Você está em: CEARA // Notícia de Anselmo // 15 de julho de 2021


 
 
De janeiro a junho deste ano, as varas do Tribunal de Justiça do Ceará (TJCE) especializadas no combate à violência contra mulher concederam 3.496 medidas protetivas de urgência para as vítimas. O dado foi divulgado pelo Poder Judiciário estadual nesta quarta-feira (14).

 
As medidas protetivas são aplicadas após a denúncia de agressão feita à delegacia de polícia, cabendo ao juiz determinar a execução desse procedimento em até 48 horas. O Ceará conta com três varas especializadas nestes casos, duas em Fortaleza e uma em Juazeiro do Norte. Conforme o juiz titular do Juizado da Mulher de Juazeiro, José Acelino Jácome Carvalho, as medidas protetivas de urgência são importantes para garantir a proteção imediata da integridade da vítima.


"As medidas protetivas de urgência são de suma importância no combate à violência contra a mulher no âmbito doméstico, pois permitem que o Judiciário tome as providências cabíveis, impondo ao agressor o cumprimento de ordens judiciais de proibição de aproximação e contato com a vítima, objetivando cessar os atos de agressão. Também abre caminhos em relação à possibilidade jurídica de coibir o agressor de futuros atos de violência e da exposição a perigos posteriores”, explica o juiz.


Um dos casos que mais chamou atenção no estado neste ano foi do cantor DJ Ivis. Vídeos divulgados pela ex-mulher, Pamella Holanda, registram várias agressões na residência do casal.

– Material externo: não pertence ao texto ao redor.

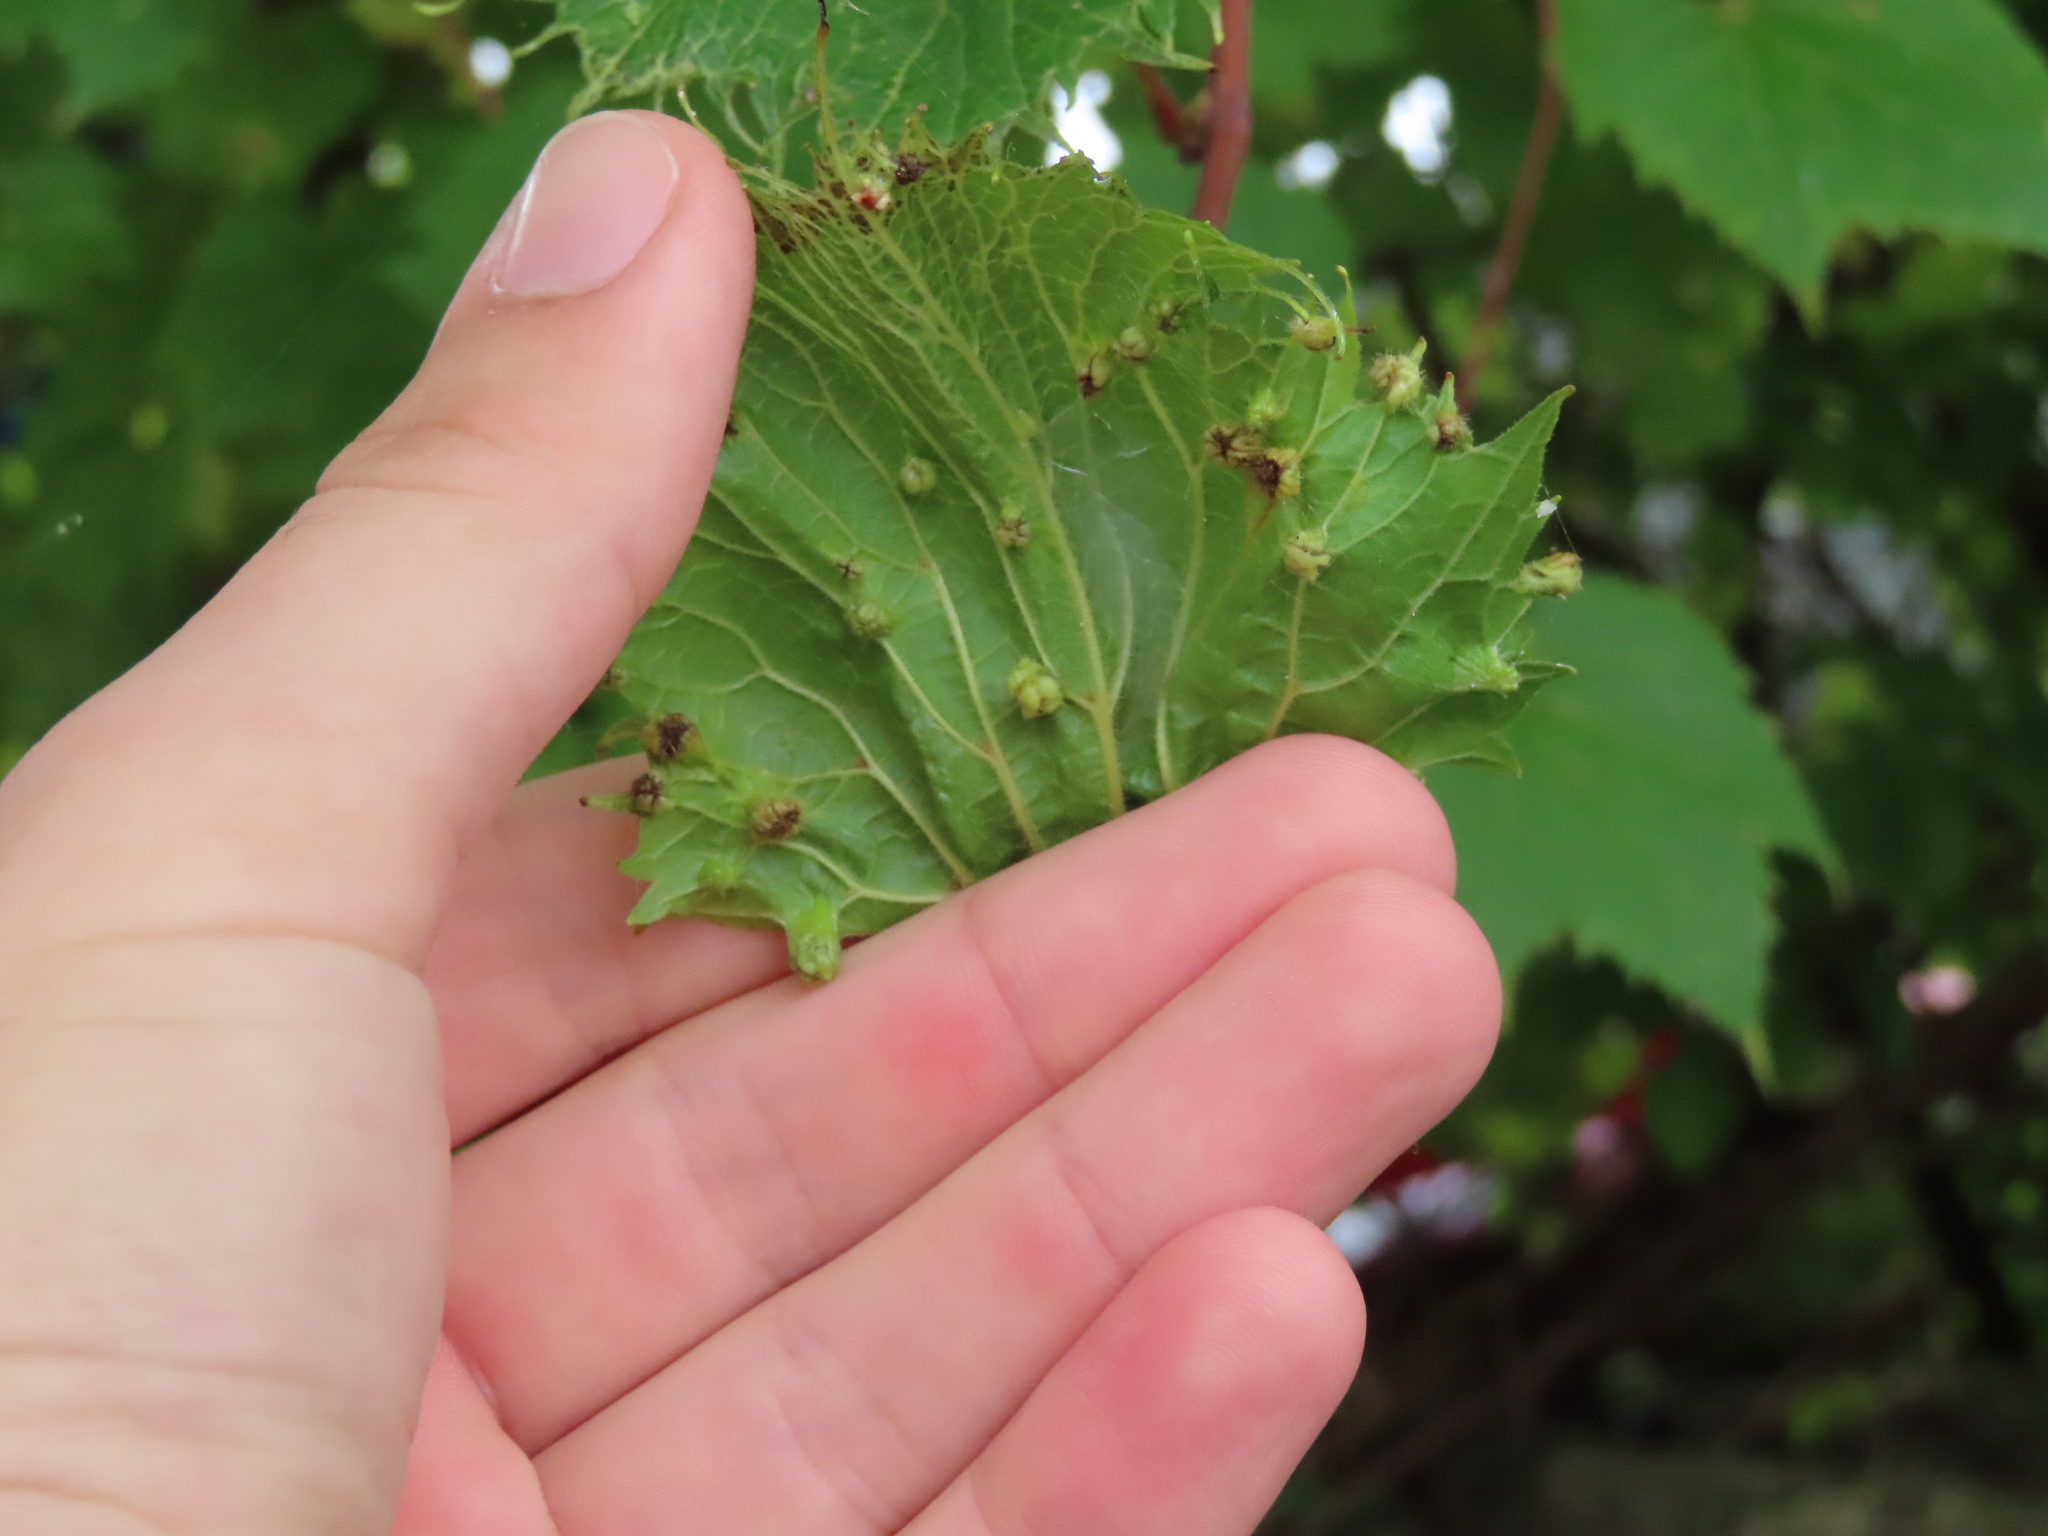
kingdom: Animalia
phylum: Arthropoda
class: Insecta
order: Hemiptera
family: Phylloxeridae
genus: Daktulosphaira
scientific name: Daktulosphaira vitifoliae
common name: Grape phylloxera
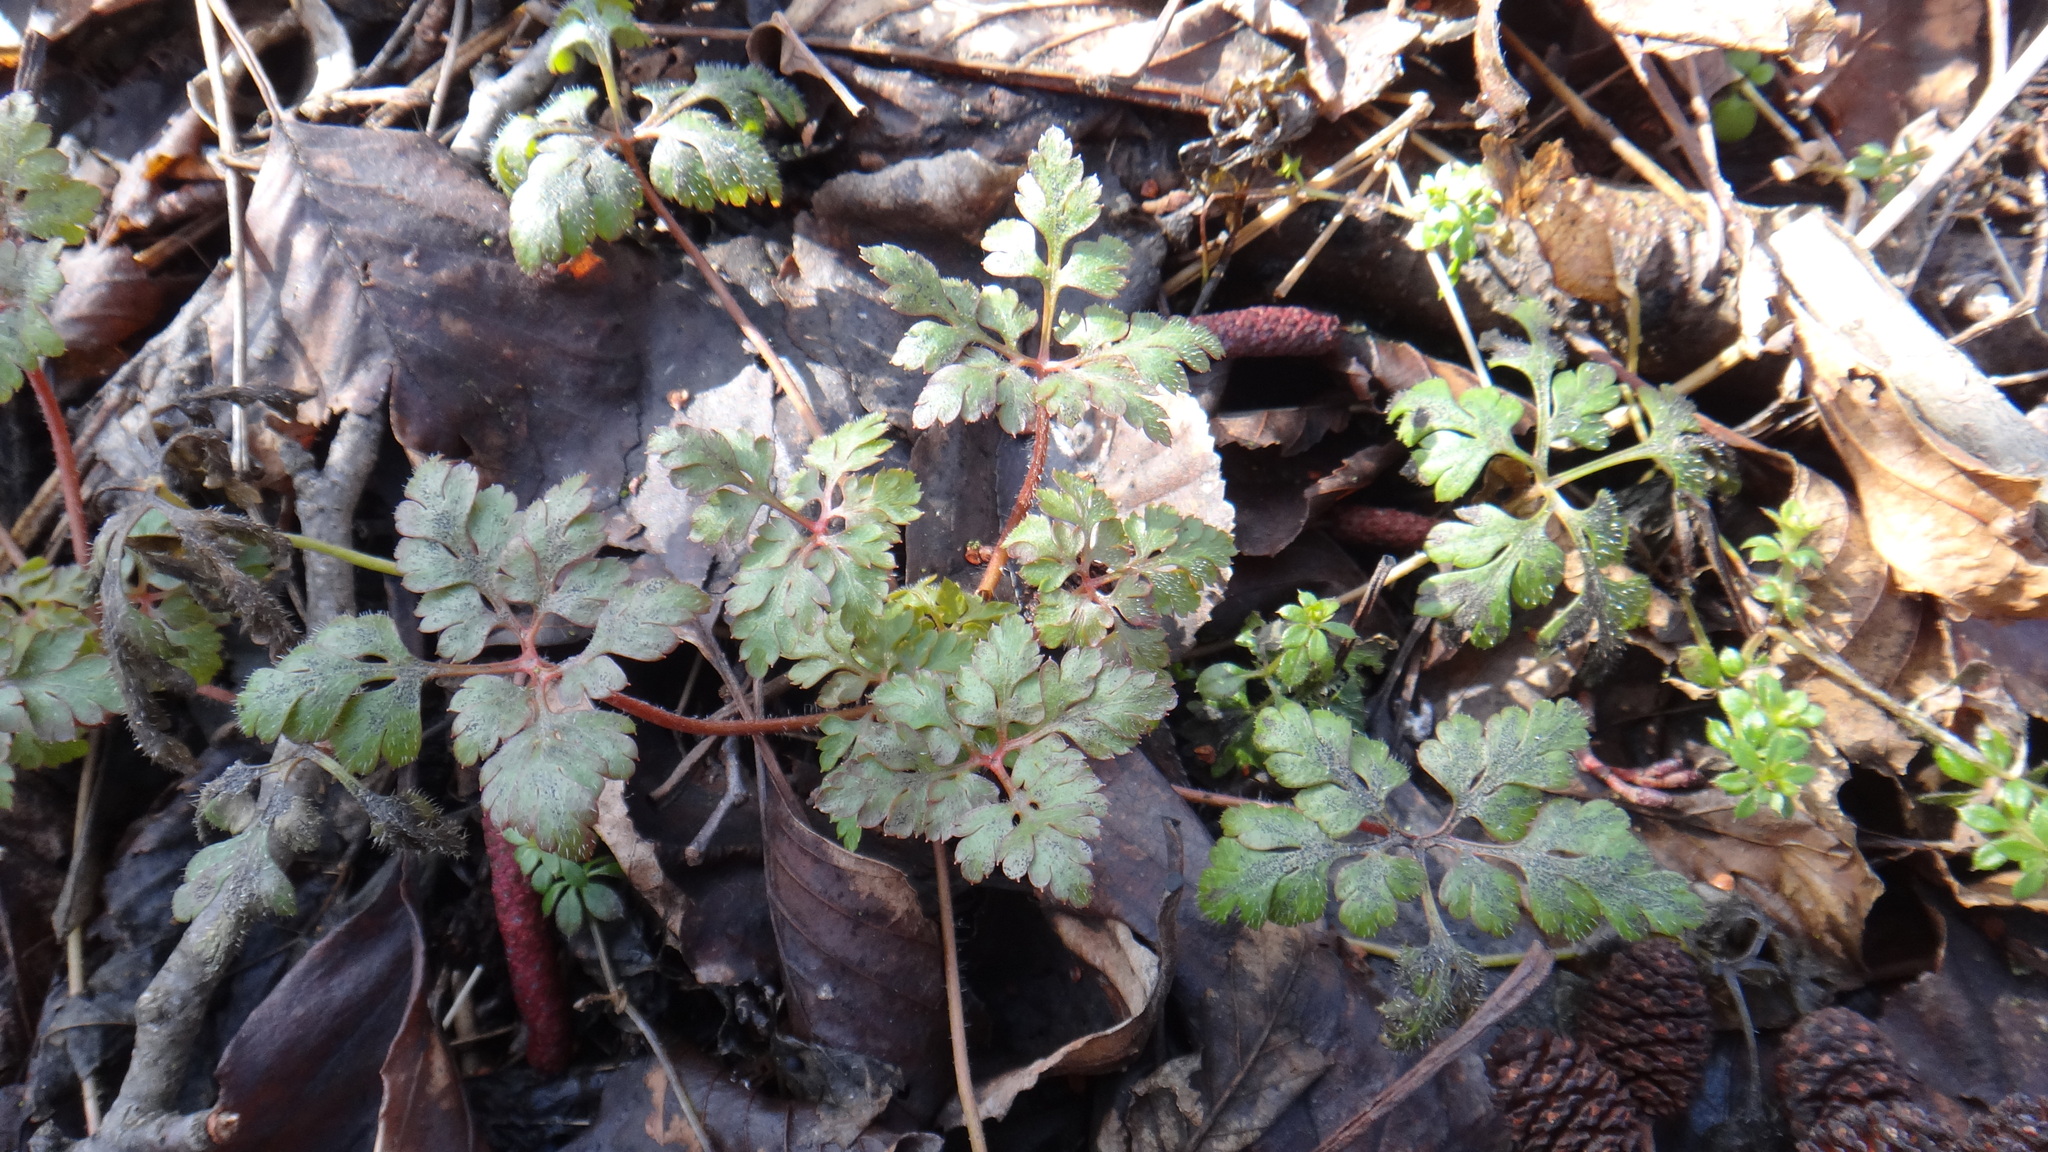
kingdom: Plantae
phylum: Tracheophyta
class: Magnoliopsida
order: Geraniales
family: Geraniaceae
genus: Geranium
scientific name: Geranium robertianum
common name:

O músico foi preso nesta quarta-feira no Eusébio, na Grande Fortaleza.


Prisão em caso de descumprimento
Em caso de descumprimento, segundo o magistrado, o agressor poderá até ser preso preventivamente, além de responder criminalmente. "Se ele não fizer isso, estará sujeito a sofrer medida extrema de decretação de prisão preventiva, além de responder criminalmente pelo delito de descumprimento de ordem judicial, com pena de três meses a dois anos de detenção", afirma José Acelino Jácome.


Além das consequências já mencionadas, o agressor também poderá responder novo processo, pode ser aplicado a ele o monitoramento eletrônico, ou ainda o monitoramento conjugado, quando a mulher e o homem ficam monitorados 24h pela Secretaria de Justiça do Estado, para garantir o efetivo cumprimento da medida efetiva.

A juíza titular do 1º Juizado da Mulher da Capital, Rosa Mendonça, ressalta que as proibições contidas nas medidas protetivas servem tanto para a mulher, como para o homem. "Quando se determina o afastamento do agressor, o distanciamento serve também para a vítima em relação ao homem. Caso a mulher entenda, no decorrer do procedimento, que essas medidas não são mais necessárias, ela pode comunicar à Justiça sua suspensão. Se posteriormente ela quiser a concessão da medida de volta, a Justiça concederá", disse a juíza.

A titular do 1º Juizado da Mulher de Fortaleza destaca a importância da população trabalhar a prevenção da violência e intervir quando flagrar um ato como este. "A sociedade deve se importar mais com o tema, não ser omissa nem conivente. Quando presenciar a violência contra mulher, faça denúncias e salve vidas. A agressão não está ligada somente à pobreza ou cultura, mas também ao preconceito, discriminação e abuso do poder que o agressor possui sobre as vítimas. Por isso a importância da prevenção. Em briga de marido e mulher, a gente mete a colher, sim."

O 1º Juizado de Fortaleza tem parceria com a Universidade Estadual do Ceará (Uece), proporcionando aos homens, que respondem a processos ou medidas protetivas, grupos de reflexão sobre a violência praticada e as consequências do ato, direta e indiretamente, sobre a vida de todos os envolvidos.